_Work request_.
Of the entries below, return exactly those lines that fall between the one containing "22: (844, 314, 0.67)" and the one containing "49: (850, 236, 0.70)", the two end lines included.

************

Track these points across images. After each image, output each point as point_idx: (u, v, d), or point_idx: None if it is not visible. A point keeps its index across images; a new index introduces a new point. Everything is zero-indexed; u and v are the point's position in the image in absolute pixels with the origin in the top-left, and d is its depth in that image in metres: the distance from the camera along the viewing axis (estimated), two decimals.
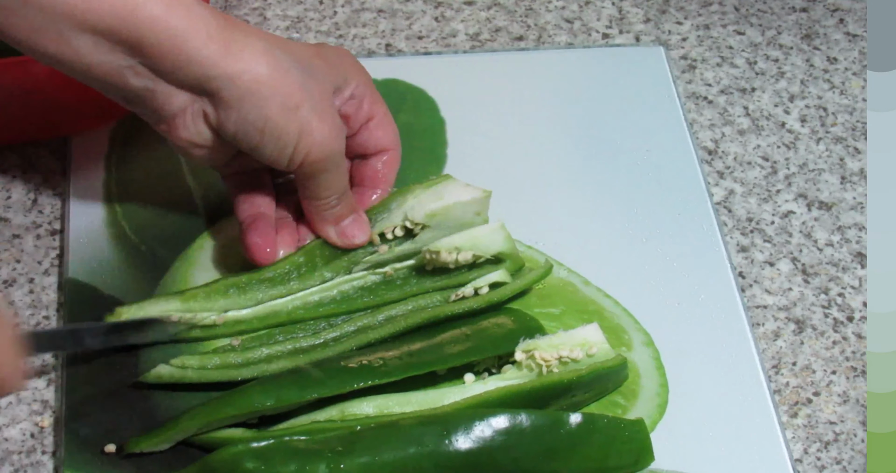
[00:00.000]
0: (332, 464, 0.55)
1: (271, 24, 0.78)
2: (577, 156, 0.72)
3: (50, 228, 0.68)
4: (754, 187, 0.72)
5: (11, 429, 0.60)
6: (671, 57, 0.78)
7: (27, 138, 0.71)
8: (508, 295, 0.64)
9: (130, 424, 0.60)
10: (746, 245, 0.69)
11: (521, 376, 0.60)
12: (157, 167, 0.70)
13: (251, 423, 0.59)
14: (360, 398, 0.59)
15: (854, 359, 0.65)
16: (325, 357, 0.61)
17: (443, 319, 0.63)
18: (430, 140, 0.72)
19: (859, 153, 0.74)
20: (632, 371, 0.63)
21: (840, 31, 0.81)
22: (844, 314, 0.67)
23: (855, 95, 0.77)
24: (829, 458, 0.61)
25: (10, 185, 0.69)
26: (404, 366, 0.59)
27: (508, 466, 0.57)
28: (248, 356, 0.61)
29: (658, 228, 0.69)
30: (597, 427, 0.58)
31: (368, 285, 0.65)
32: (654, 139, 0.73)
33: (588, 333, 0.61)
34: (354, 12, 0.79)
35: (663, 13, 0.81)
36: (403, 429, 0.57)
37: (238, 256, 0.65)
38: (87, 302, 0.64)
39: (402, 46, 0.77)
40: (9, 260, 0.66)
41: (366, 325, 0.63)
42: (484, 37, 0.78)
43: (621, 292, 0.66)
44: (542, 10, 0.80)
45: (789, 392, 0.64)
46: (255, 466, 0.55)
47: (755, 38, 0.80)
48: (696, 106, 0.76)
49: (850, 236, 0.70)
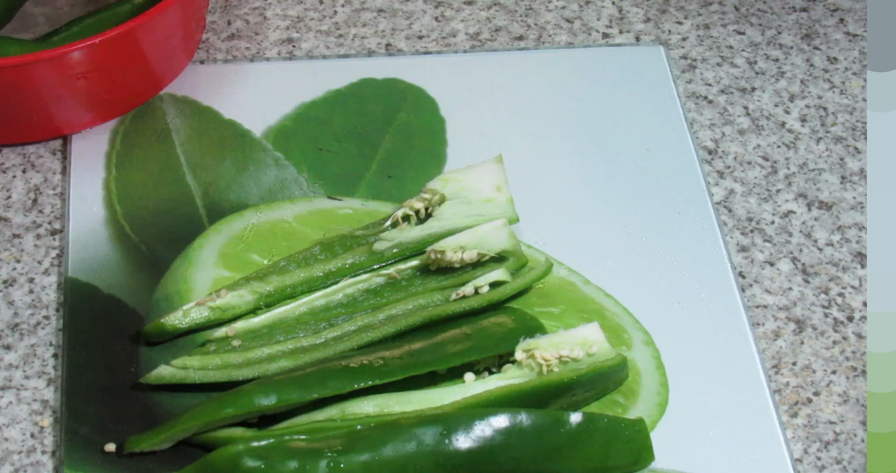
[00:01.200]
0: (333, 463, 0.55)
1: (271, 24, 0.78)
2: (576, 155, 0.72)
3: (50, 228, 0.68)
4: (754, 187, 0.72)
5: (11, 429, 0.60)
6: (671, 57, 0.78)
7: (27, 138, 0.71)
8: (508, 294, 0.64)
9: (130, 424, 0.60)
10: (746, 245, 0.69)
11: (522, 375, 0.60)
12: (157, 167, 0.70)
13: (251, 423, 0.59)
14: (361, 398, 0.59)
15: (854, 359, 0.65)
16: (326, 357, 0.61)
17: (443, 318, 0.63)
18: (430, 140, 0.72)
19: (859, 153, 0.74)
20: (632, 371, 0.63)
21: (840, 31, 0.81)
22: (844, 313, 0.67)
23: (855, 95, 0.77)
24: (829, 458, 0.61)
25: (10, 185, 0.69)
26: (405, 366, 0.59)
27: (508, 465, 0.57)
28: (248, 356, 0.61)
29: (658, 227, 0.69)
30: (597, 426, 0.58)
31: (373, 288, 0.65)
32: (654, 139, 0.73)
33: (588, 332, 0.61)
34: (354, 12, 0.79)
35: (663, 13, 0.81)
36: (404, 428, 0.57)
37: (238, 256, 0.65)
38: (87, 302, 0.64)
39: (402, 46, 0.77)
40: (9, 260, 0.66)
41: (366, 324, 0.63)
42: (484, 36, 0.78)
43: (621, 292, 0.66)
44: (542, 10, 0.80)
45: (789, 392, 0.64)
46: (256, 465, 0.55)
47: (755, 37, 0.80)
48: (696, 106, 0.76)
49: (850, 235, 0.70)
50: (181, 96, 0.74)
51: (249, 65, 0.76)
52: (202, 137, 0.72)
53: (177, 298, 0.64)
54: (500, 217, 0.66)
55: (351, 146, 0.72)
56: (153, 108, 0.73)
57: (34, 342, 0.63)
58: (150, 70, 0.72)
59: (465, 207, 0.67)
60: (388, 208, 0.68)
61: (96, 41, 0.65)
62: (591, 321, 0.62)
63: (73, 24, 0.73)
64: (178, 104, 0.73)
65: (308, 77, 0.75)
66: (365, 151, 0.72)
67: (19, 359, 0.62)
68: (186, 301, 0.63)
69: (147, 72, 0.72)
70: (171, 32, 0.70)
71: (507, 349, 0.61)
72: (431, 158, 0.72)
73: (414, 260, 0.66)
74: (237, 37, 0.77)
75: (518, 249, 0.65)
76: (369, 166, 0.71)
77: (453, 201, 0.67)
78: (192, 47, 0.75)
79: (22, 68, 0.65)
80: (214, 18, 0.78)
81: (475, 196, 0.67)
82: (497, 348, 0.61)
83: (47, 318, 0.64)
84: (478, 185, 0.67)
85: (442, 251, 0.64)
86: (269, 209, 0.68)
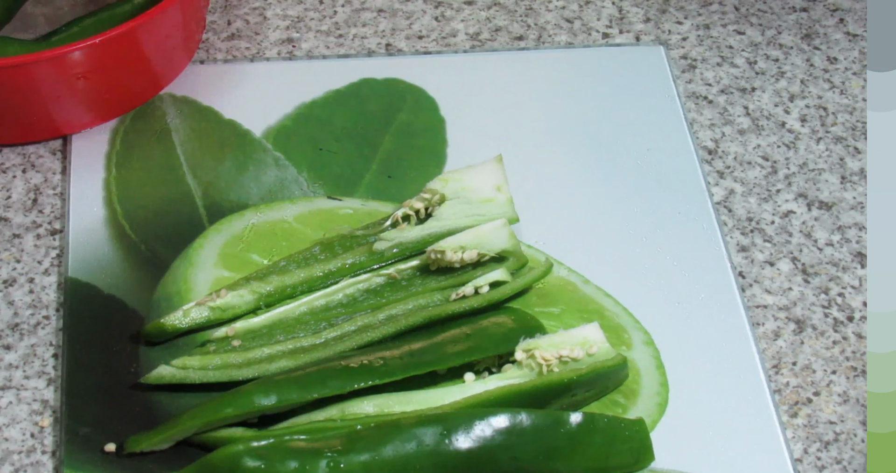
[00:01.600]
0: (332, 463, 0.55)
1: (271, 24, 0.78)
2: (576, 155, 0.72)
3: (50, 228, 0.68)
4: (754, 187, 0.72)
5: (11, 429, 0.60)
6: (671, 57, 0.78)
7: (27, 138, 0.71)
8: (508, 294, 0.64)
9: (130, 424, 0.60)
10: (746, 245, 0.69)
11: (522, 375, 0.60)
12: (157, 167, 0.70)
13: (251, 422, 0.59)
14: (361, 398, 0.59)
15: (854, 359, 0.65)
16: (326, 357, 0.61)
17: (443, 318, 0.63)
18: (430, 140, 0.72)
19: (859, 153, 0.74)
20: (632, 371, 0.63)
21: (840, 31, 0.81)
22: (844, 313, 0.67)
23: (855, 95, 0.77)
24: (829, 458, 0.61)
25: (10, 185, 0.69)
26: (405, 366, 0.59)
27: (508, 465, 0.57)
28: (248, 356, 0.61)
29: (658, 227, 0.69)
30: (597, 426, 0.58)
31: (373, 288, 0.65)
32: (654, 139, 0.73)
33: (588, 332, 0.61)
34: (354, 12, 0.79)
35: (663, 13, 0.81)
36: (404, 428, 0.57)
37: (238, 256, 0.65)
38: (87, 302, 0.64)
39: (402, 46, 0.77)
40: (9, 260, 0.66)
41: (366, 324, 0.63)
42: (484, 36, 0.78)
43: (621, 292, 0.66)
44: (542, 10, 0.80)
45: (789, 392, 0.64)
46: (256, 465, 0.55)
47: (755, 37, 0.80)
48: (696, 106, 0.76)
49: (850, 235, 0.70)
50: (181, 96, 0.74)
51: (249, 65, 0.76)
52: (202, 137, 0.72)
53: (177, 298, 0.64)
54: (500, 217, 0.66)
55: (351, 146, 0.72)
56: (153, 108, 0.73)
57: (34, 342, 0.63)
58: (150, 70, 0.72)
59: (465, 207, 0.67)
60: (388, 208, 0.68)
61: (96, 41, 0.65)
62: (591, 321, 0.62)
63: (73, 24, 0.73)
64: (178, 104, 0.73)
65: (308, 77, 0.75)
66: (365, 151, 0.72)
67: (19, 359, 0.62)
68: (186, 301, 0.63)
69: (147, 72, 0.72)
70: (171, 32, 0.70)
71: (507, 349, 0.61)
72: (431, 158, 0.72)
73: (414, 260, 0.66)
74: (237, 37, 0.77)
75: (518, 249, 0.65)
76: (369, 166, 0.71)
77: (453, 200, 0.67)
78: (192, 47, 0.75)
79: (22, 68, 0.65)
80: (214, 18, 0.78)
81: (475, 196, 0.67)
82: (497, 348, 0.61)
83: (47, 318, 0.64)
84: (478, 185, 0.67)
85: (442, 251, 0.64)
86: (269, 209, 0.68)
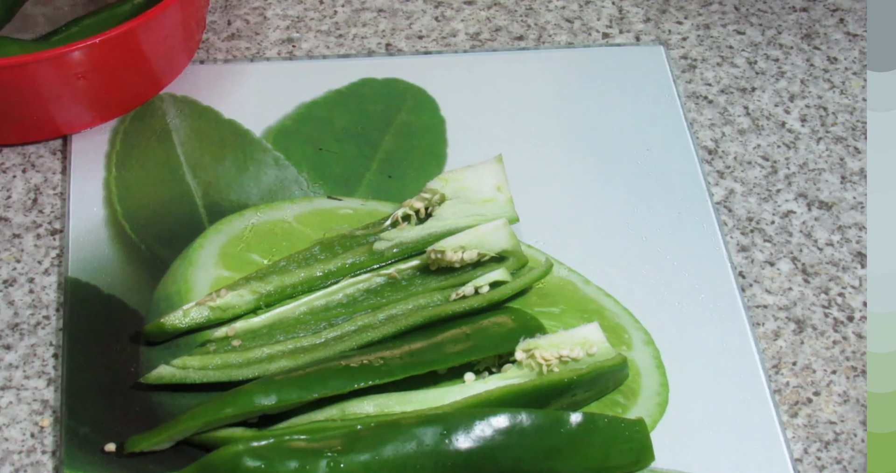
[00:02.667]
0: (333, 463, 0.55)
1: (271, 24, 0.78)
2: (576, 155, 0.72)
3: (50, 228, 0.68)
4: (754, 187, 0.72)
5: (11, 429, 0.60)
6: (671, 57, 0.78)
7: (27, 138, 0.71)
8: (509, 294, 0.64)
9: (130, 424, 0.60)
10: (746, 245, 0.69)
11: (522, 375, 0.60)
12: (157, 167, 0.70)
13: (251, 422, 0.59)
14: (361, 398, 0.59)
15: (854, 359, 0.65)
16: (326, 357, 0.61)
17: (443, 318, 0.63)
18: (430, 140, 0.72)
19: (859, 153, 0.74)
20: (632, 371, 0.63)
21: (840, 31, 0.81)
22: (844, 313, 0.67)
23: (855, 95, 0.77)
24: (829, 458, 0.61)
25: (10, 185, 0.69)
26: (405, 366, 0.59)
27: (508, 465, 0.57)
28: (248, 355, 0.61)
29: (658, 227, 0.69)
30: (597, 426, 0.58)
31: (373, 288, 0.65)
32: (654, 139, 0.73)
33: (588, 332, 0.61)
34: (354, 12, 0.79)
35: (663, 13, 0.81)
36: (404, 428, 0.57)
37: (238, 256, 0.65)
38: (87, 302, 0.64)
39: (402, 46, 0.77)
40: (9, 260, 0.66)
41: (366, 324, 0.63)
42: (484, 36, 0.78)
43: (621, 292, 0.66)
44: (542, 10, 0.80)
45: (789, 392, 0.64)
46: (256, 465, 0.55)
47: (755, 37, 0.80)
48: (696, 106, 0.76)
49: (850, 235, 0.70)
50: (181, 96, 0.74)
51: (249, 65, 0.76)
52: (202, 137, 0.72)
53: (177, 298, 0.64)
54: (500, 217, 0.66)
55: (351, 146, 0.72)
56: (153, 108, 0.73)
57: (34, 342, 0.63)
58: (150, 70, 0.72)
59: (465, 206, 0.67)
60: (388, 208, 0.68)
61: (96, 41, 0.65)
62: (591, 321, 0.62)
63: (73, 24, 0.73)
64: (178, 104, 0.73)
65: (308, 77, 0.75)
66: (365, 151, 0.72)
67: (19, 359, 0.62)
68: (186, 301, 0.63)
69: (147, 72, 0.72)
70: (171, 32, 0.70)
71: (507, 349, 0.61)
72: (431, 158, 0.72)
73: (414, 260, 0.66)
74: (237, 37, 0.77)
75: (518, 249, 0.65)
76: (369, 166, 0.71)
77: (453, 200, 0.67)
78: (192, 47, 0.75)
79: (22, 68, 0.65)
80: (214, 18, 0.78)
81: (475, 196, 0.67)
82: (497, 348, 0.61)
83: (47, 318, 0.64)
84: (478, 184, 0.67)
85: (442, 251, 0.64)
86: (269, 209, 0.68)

************

_Worked solution_.
22: (844, 314, 0.67)
23: (855, 95, 0.77)
24: (829, 458, 0.61)
25: (10, 185, 0.69)
26: (404, 366, 0.59)
27: (508, 466, 0.57)
28: (248, 356, 0.61)
29: (658, 228, 0.69)
30: (597, 427, 0.58)
31: (368, 285, 0.65)
32: (654, 139, 0.73)
33: (588, 333, 0.61)
34: (354, 12, 0.79)
35: (663, 13, 0.81)
36: (403, 429, 0.57)
37: (238, 256, 0.65)
38: (87, 302, 0.64)
39: (402, 46, 0.77)
40: (9, 260, 0.66)
41: (366, 325, 0.63)
42: (484, 37, 0.78)
43: (621, 292, 0.66)
44: (542, 10, 0.80)
45: (789, 392, 0.64)
46: (255, 466, 0.55)
47: (755, 38, 0.80)
48: (696, 106, 0.76)
49: (850, 236, 0.70)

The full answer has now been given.